STATED PROBLEM ::
Collect each line in the entries below that contains the string "OutputStream", and copy those lines out in full.

[Dataset items]
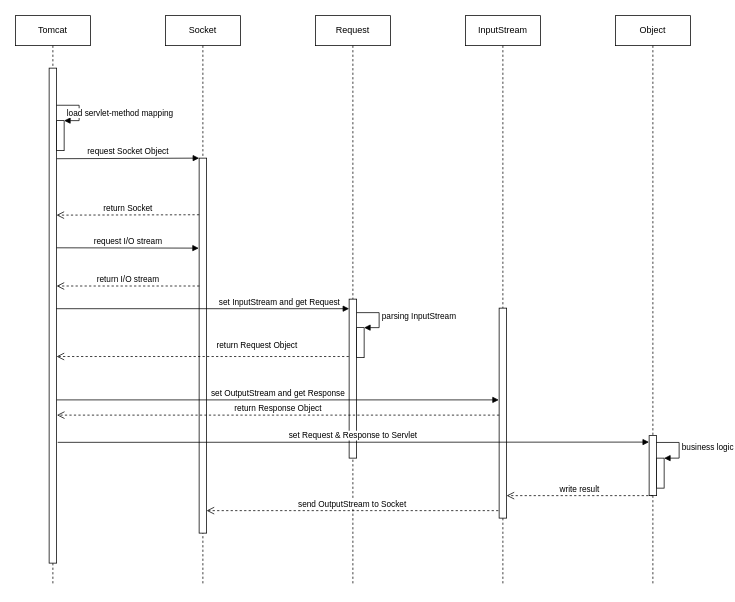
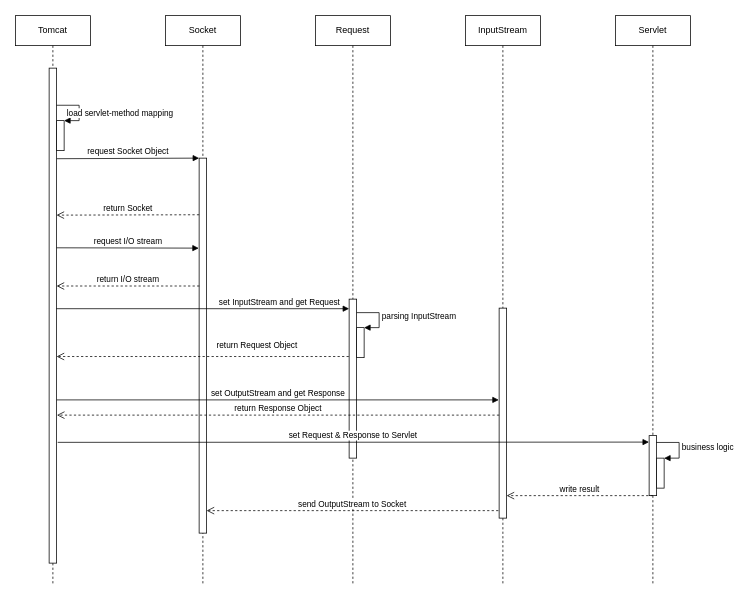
  <mxCell id="0" />
  <mxCell id="1" parent="0" />
  <mxCell id="2" value="Socket" style="shape=umlLifeline;perimeter=lifelinePerimeter;whiteSpace=wrap;html=1;container=1;collapsible=0;recursiveResize=0;outlineConnect=0;" parent="1" vertex="1"><mxGeometry x="220" y="20" width="100" height="760" as="geometry" /></mxCell>
  <mxCell id="3" value="" style="html=1;points=[];perimeter=orthogonalPerimeter;" parent="2" vertex="1"><mxGeometry x="45" y="190" width="10" height="500" as="geometry" /></mxCell>
  <mxCell id="4" value="Tomcat" style="shape=umlLifeline;perimeter=lifelinePerimeter;whiteSpace=wrap;html=1;container=1;collapsible=0;recursiveResize=0;outlineConnect=0;" parent="1" vertex="1"><mxGeometry x="20" y="20" width="100" height="760" as="geometry" /></mxCell>
  <mxCell id="5" value="" style="html=1;points=[];perimeter=orthogonalPerimeter;" parent="4" vertex="1"><mxGeometry x="45" y="70" width="10" height="660" as="geometry" /></mxCell>
  <mxCell id="6" value="" style="html=1;points=[];perimeter=orthogonalPerimeter;" vertex="1" parent="4"><mxGeometry x="55" y="140" width="10" height="40" as="geometry" /></mxCell>
  <mxCell id="7" value="load servlet-method mapping" style="edgeStyle=orthogonalEdgeStyle;html=1;align=left;spacingLeft=2;endArrow=block;rounded=0;entryX=1;entryY=0;exitX=0.989;exitY=0.075;exitDx=0;exitDy=0;exitPerimeter=0;" edge="1" target="6" parent="4" source="5"><mxGeometry x="0.15" y="-20" relative="1" as="geometry"><mxPoint x="60" y="120" as="sourcePoint" /><Array as="points"><mxPoint x="85" y="120" /><mxPoint x="85" y="140" /></Array><mxPoint as="offset" /></mxGeometry></mxCell>
  <mxCell id="8" value="Request" style="shape=umlLifeline;perimeter=lifelinePerimeter;whiteSpace=wrap;html=1;container=1;collapsible=0;recursiveResize=0;outlineConnect=0;" parent="1" vertex="1"><mxGeometry x="420" y="20" width="100" height="760" as="geometry" /></mxCell>
  <mxCell id="9" value="" style="html=1;points=[];perimeter=orthogonalPerimeter;" vertex="1" parent="8"><mxGeometry x="45" y="378" width="10" height="212" as="geometry" /></mxCell>
  <mxCell id="10" value="" style="html=1;points=[];perimeter=orthogonalPerimeter;" vertex="1" parent="8"><mxGeometry x="55" y="416" width="10" height="40" as="geometry" /></mxCell>
  <mxCell id="11" value="parsing InputStream&amp;nbsp;" style="edgeStyle=orthogonalEdgeStyle;html=1;align=left;spacingLeft=2;endArrow=block;rounded=0;entryX=1;entryY=0;" edge="1" target="10" parent="8" source="9"><mxGeometry relative="1" as="geometry"><mxPoint x="60" y="396" as="sourcePoint" /><Array as="points"><mxPoint x="85" y="396" /><mxPoint x="85" y="416" /></Array></mxGeometry></mxCell>
  <mxCell id="12" value="InputStream" style="shape=umlLifeline;perimeter=lifelinePerimeter;whiteSpace=wrap;html=1;container=1;collapsible=0;recursiveResize=0;outlineConnect=0;" parent="1" vertex="1"><mxGeometry x="620" y="20" width="100" height="760" as="geometry" /></mxCell>
  <mxCell id="13" value="" style="html=1;points=[];perimeter=orthogonalPerimeter;" vertex="1" parent="12"><mxGeometry x="45" y="390" width="10" height="280" as="geometry" /></mxCell>
- <mxCell id="14" value="Object" style="shape=umlLifeline;perimeter=lifelinePerimeter;whiteSpace=wrap;html=1;container=1;collapsible=0;recursiveResize=0;outlineConnect=0;" parent="1" vertex="1"><mxGeometry x="820" y="20" width="100" height="760" as="geometry" /></mxCell>
+ <mxCell id="14" value="Servlet" style="shape=umlLifeline;perimeter=lifelinePerimeter;whiteSpace=wrap;html=1;container=1;collapsible=0;recursiveResize=0;outlineConnect=0;" parent="1" vertex="1"><mxGeometry x="820" y="20" width="100" height="760" as="geometry" /></mxCell>
  <mxCell id="15" value="" style="html=1;points=[];perimeter=orthogonalPerimeter;" vertex="1" parent="14"><mxGeometry x="45" y="560" width="10" height="80" as="geometry" /></mxCell>
  <mxCell id="16" value="" style="html=1;points=[];perimeter=orthogonalPerimeter;" vertex="1" parent="14"><mxGeometry x="55" y="590" width="10" height="40" as="geometry" /></mxCell>
  <mxCell id="17" value="business logic" style="edgeStyle=orthogonalEdgeStyle;html=1;align=left;spacingLeft=2;endArrow=block;rounded=0;entryX=1;entryY=0;exitX=0.957;exitY=0.114;exitDx=0;exitDy=0;exitPerimeter=0;" edge="1" target="16" parent="14" source="15"><mxGeometry relative="1" as="geometry"><mxPoint x="60" y="570" as="sourcePoint" /><Array as="points"><mxPoint x="85" y="569" /><mxPoint x="85" y="590" /></Array></mxGeometry></mxCell>
  <mxCell id="18" value="request Socket Object" style="html=1;verticalAlign=bottom;endArrow=block;entryX=0;entryY=0;exitX=1.02;exitY=0.183;exitDx=0;exitDy=0;exitPerimeter=0;" parent="1" source="5" target="3" edge="1"><mxGeometry relative="1" as="geometry"><mxPoint x="80" y="210" as="sourcePoint" /></mxGeometry></mxCell>
  <mxCell id="19" value="return Socket" style="html=1;verticalAlign=bottom;endArrow=open;dashed=1;endSize=8;entryX=0.989;entryY=0.297;entryDx=0;entryDy=0;entryPerimeter=0;exitX=0.003;exitY=0.151;exitDx=0;exitDy=0;exitPerimeter=0;" parent="1" source="3" edge="1" target="5"><mxGeometry relative="1" as="geometry"><mxPoint x="80" y="286" as="targetPoint" /><mxPoint x="260" y="286" as="sourcePoint" /></mxGeometry></mxCell>
  <mxCell id="20" value="request I/O stream" style="html=1;verticalAlign=bottom;endArrow=block;entryX=-0.043;entryY=0.24;entryDx=0;entryDy=0;entryPerimeter=0;exitX=0.992;exitY=0.363;exitDx=0;exitDy=0;exitPerimeter=0;" edge="1" parent="1" source="5" target="3"><mxGeometry width="80" relative="1" as="geometry"><mxPoint x="80" y="330" as="sourcePoint" /><mxPoint x="200" y="330" as="targetPoint" /></mxGeometry></mxCell>
  <mxCell id="21" value="return I/O stream" style="html=1;verticalAlign=bottom;endArrow=open;dashed=1;endSize=8;exitX=0.026;exitY=0.341;exitDx=0;exitDy=0;exitPerimeter=0;" edge="1" parent="1" source="3" target="5"><mxGeometry relative="1" as="geometry"><mxPoint x="260" y="380" as="sourcePoint" /><mxPoint x="80" y="381" as="targetPoint" /></mxGeometry></mxCell>
  <mxCell id="22" value="return Request Object" style="html=1;verticalAlign=bottom;endArrow=open;dashed=1;endSize=8;exitX=-0.043;exitY=0.361;exitDx=0;exitDy=0;exitPerimeter=0;" edge="1" parent="1" source="9" target="5"><mxGeometry x="-0.368" y="-6" relative="1" as="geometry"><mxPoint x="460" y="476" as="sourcePoint" /><mxPoint x="90" y="475" as="targetPoint" /><mxPoint as="offset" /></mxGeometry></mxCell>
  <mxCell id="23" value="set OutputStream and get Response" style="html=1;verticalAlign=bottom;endArrow=block;entryX=-0.043;entryY=0.437;entryDx=0;entryDy=0;entryPerimeter=0;" edge="1" parent="1" source="5" target="13"><mxGeometry width="80" relative="1" as="geometry"><mxPoint x="110" y="530" as="sourcePoint" /><mxPoint x="600" y="530" as="targetPoint" /></mxGeometry></mxCell>
  <mxCell id="24" value="return Response Object" style="html=1;verticalAlign=bottom;endArrow=open;dashed=1;endSize=8;entryX=1.044;entryY=0.701;entryDx=0;entryDy=0;entryPerimeter=0;" edge="1" parent="1" source="13" target="5"><mxGeometry relative="1" as="geometry"><mxPoint x="600" y="550" as="sourcePoint" /><mxPoint x="90" y="550" as="targetPoint" /></mxGeometry></mxCell>
  <mxCell id="25" value="set Request &amp;amp; Response to Servlet" style="html=1;verticalAlign=bottom;endArrow=block;exitX=1.14;exitY=0.756;exitDx=0;exitDy=0;exitPerimeter=0;entryX=-0.019;entryY=0.108;entryDx=0;entryDy=0;entryPerimeter=0;" edge="1" parent="1" source="5" target="15"><mxGeometry width="80" relative="1" as="geometry"><mxPoint x="120" y="590" as="sourcePoint" /><mxPoint x="860" y="589" as="targetPoint" /></mxGeometry></mxCell>
  <mxCell id="26" value="write result" style="html=1;verticalAlign=bottom;endArrow=open;dashed=1;endSize=8;" edge="1" parent="1" target="13"><mxGeometry relative="1" as="geometry"><mxPoint x="870" y="660" as="sourcePoint" /><mxPoint x="680" y="660" as="targetPoint" /></mxGeometry></mxCell>
  <mxCell id="27" value="send OutputStream to Socket" style="html=1;verticalAlign=bottom;endArrow=open;dashed=1;endSize=8;" edge="1" parent="1"><mxGeometry relative="1" as="geometry"><mxPoint x="664" y="680" as="sourcePoint" /><mxPoint x="275" y="680" as="targetPoint" /></mxGeometry></mxCell>
  <mxCell id="28" value="set InputStream and get Request" style="html=1;verticalAlign=bottom;endArrow=block;exitX=0.957;exitY=0.486;exitDx=0;exitDy=0;exitPerimeter=0;" edge="1" parent="1" source="5" target="9"><mxGeometry x="0.519" width="80" relative="1" as="geometry"><mxPoint x="80" y="410" as="sourcePoint" /><mxPoint x="460" y="411" as="targetPoint" /><mxPoint as="offset" /></mxGeometry></mxCell>
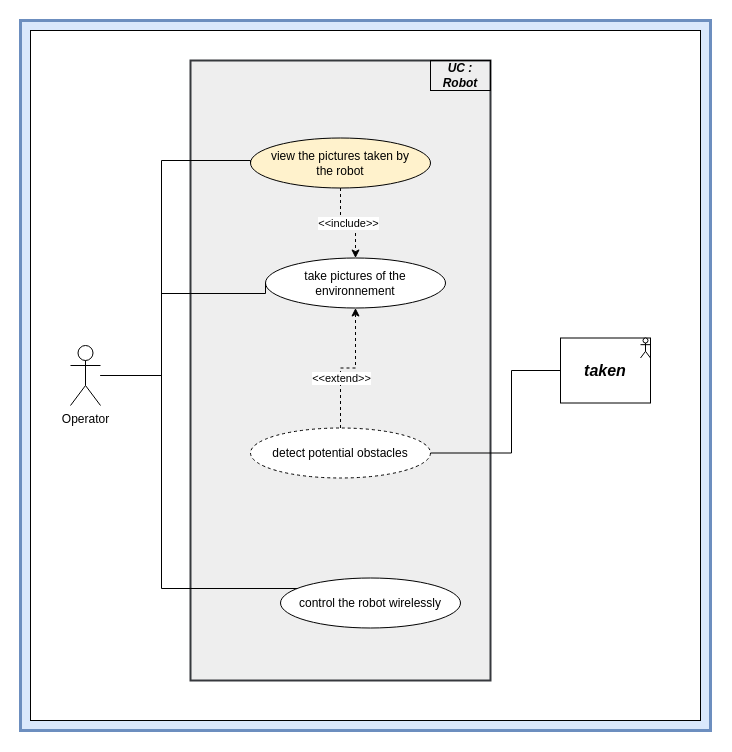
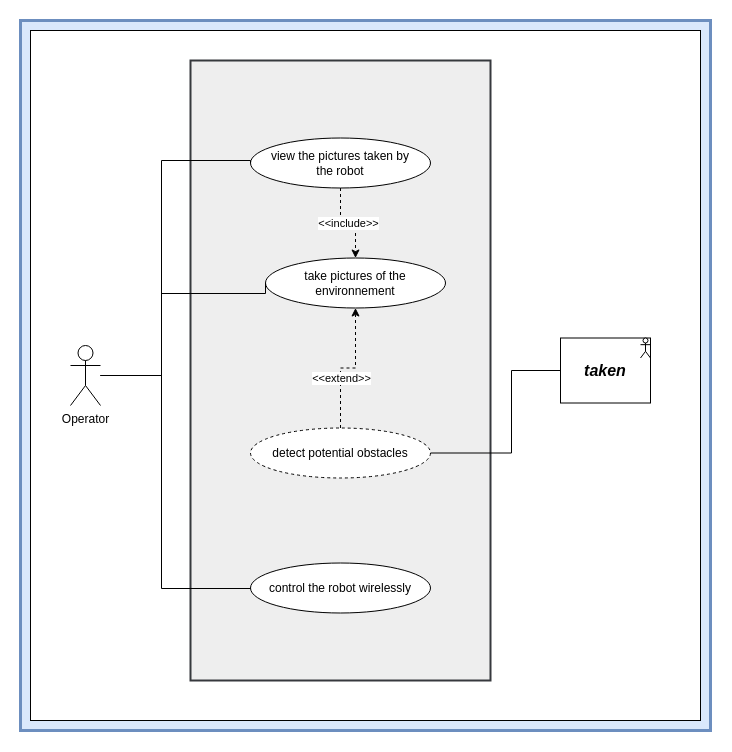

SOLUTION FOR THIS PROBLEM ::
  <mxCell id="23" value="set OutputStream and get Response" style="html=1;verticalAlign=bottom;endArrow=block;entryX=-0.043;entryY=0.437;entryDx=0;entryDy=0;entryPerimeter=0;" edge="1" parent="1" source="5" target="13"><mxGeometry width="80" relative="1" as="geometry"><mxPoint x="110" y="530" as="sourcePoint" /><mxPoint x="600" y="530" as="targetPoint" /></mxGeometry></mxCell>
  <mxCell id="27" value="send OutputStream to Socket" style="html=1;verticalAlign=bottom;endArrow=open;dashed=1;endSize=8;" edge="1" parent="1"><mxGeometry relative="1" as="geometry"><mxPoint x="664" y="680" as="sourcePoint" /><mxPoint x="275" y="680" as="targetPoint" /></mxGeometry></mxCell>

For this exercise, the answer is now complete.